500 000 Kinder leiden in Deutschland an ADHS
Rund 500 000 Kinder und Jugendliche leiden in Deutschland unter den auch als Zappelphilipp-Syndrom bekannten Aufmerksamkeitsdefizit-/Hyperaktivitätsstörungen und ihre Eltern und Lehrer leiden oft gleich mit. Dabei hat die Zahl der ADHS-Diagnosen in den letzten Jahren stetig zugenommen und die Schätzungen der Experten zu den aktuellen Zahlen für Deutschland schwanken zwischen zwei und sechs Prozent der Kinder und Jugendlichen die von ADHS betroffen seien sollen. Bei Jungen kommt die psychische Störung etwa drei- bis viermal häufiger vor als bei Mädchen. ADHS tritt meist schon im Kindesalter auf, kann die Betroffenen jedoch ein Leben lang begleiten.
Multifaktorielle Verursachung von ADHS
Bei der Suche nach den Ursachen für ADHS wurden schon die verschiedensten Gründe wie zum Beispiel Erziehungsfehler, Vernachlässigung und frühkindliche Traumata diskutiert.
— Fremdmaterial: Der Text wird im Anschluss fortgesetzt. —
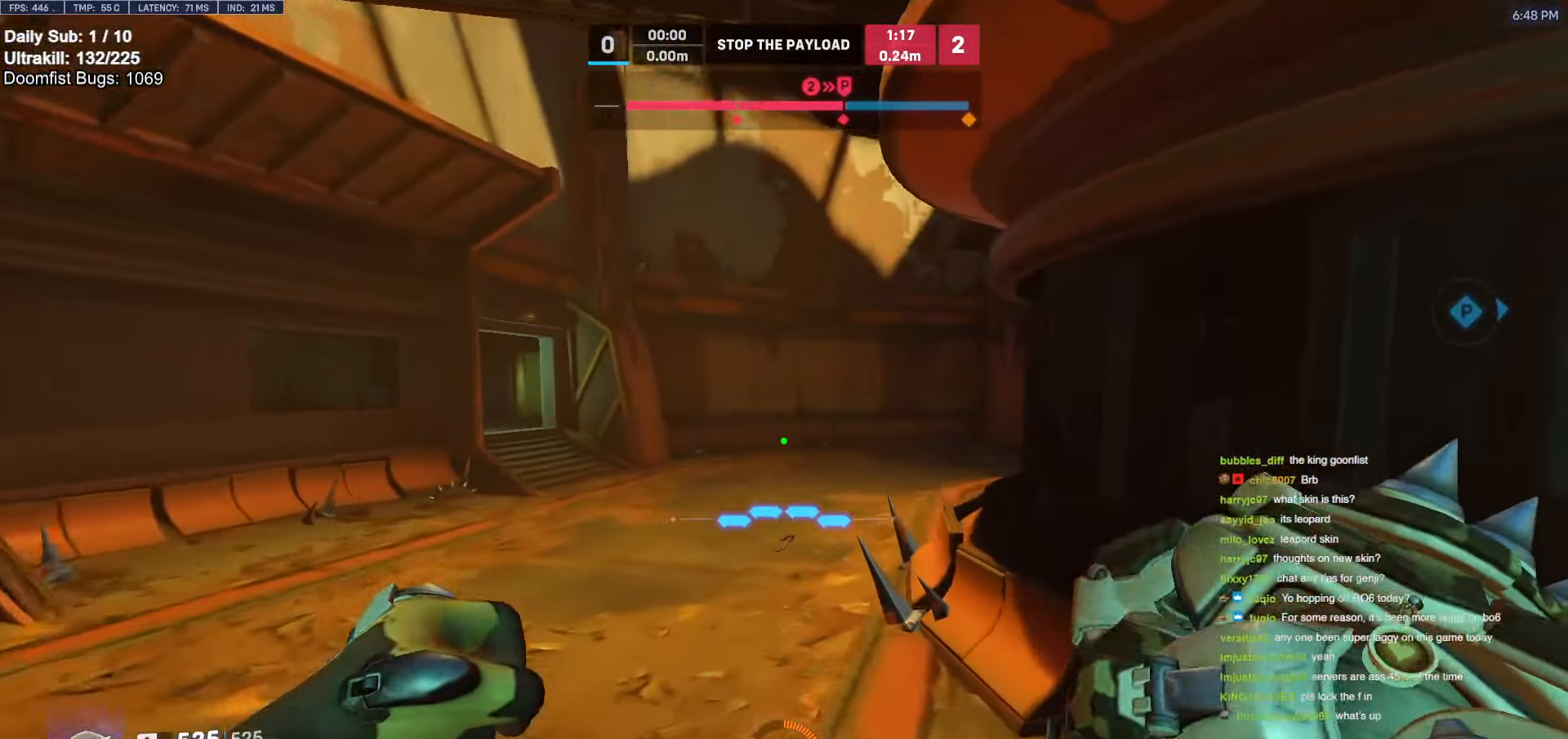
{"keys": ["a", "w"], "mouse": [], "events": []}
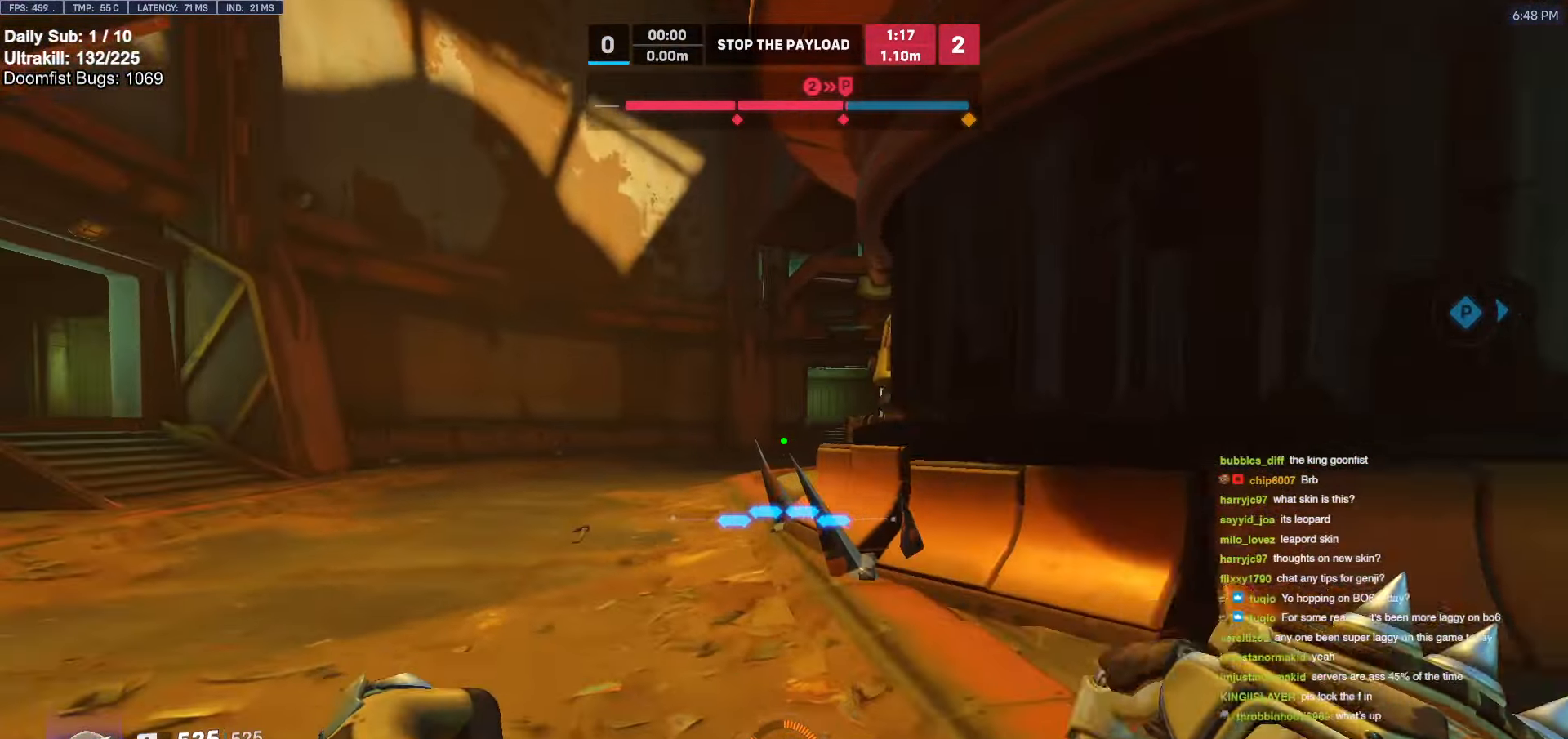
{"keys": ["a", "w"], "mouse": [], "events": [[33, "space", "down"], [167, "space", "up"]]}
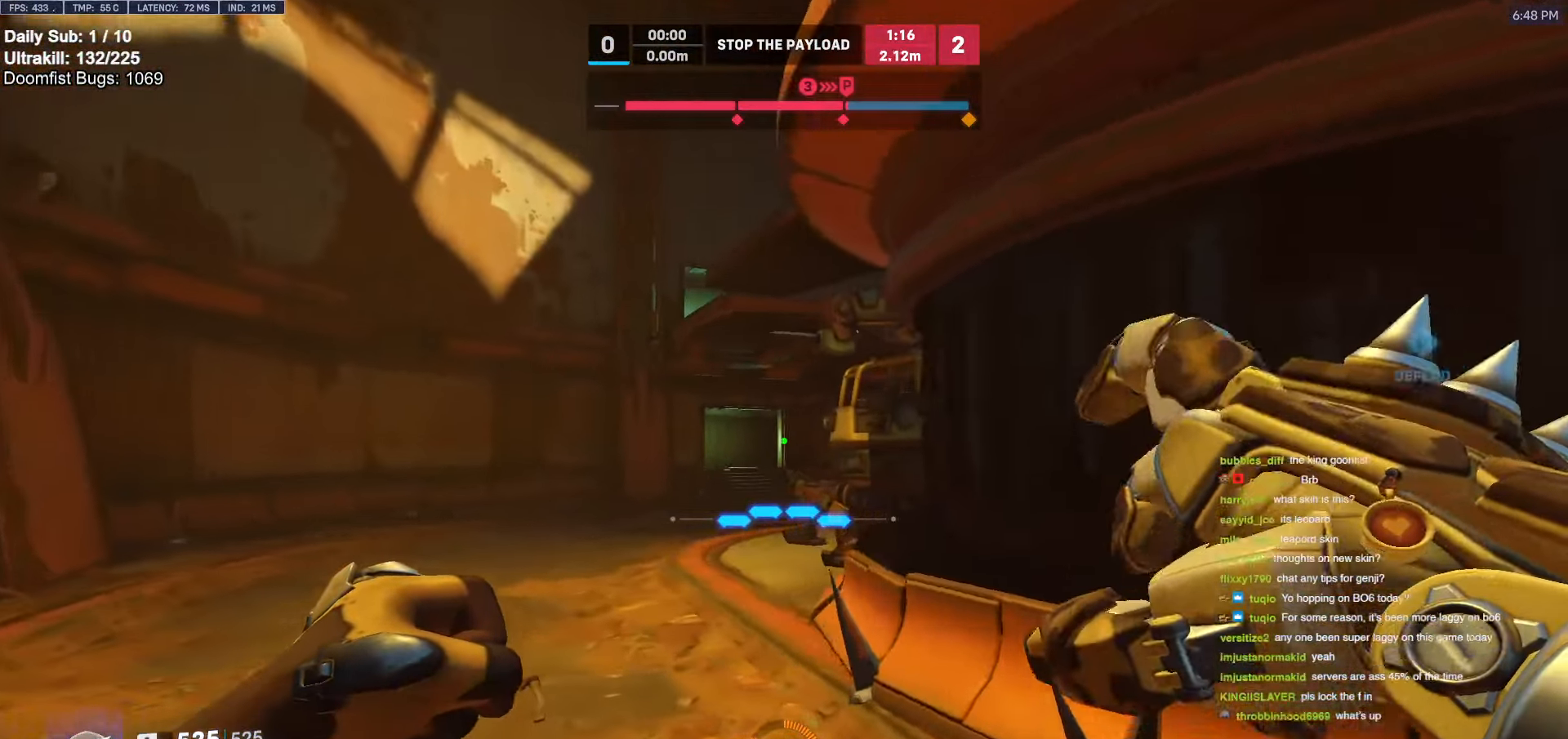
{"keys": ["a", "w"], "mouse": [], "events": [[183, "melee", "down"], [267, "melee", "up"]]}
Zuletzt galt die These der multifaktoriellen Verursachung von ADHS, also vom Zusammenwirken biologischer, psychischer und sozialer Faktoren als realistischstes Szenario. Die Studienergebnisse der Wissenschaftler von der Universität Cardiff in Wales legen den Fokus jetzt hingegen wieder auf das genetisch bedingte Vorkommen von ADHS.
Genetische Verbindung als Ursache für ADHS entdeckt
Im Rahmen der Studie verglichen die Forscher die DNA von 366 Kindern mit diagnostiziertem ADHS-Syndrom mit dem Erbgut von 1047 Menschen ohne Erkrankung. Mehr als doppelt so viele wie bei den gesunden Kindern wiesen unter den ADHS-Patienten eine deutliche und seltene Veränderungen ihrer DNA auf (15 Prozent gegenüber 7 Prozent). „Wir haben bereits seit einigen Jahres gewusst, dass ADHS wohl genetisch bedingt sein muss, weil es in betroffenen Familien immer wieder vorkommt", erklärt die Studienleiterin Prof. Anita Thapar, Professorin für neuropsychiatrische Genetik an der Universität Cardiff. Ihre Vermutung sehen die Wissenschaftler nun bestätigt und Prof. Thapar ergänzt, dass es „wirklich spannend ist, dass wir erstmals die genetische Verbindung gefunden haben."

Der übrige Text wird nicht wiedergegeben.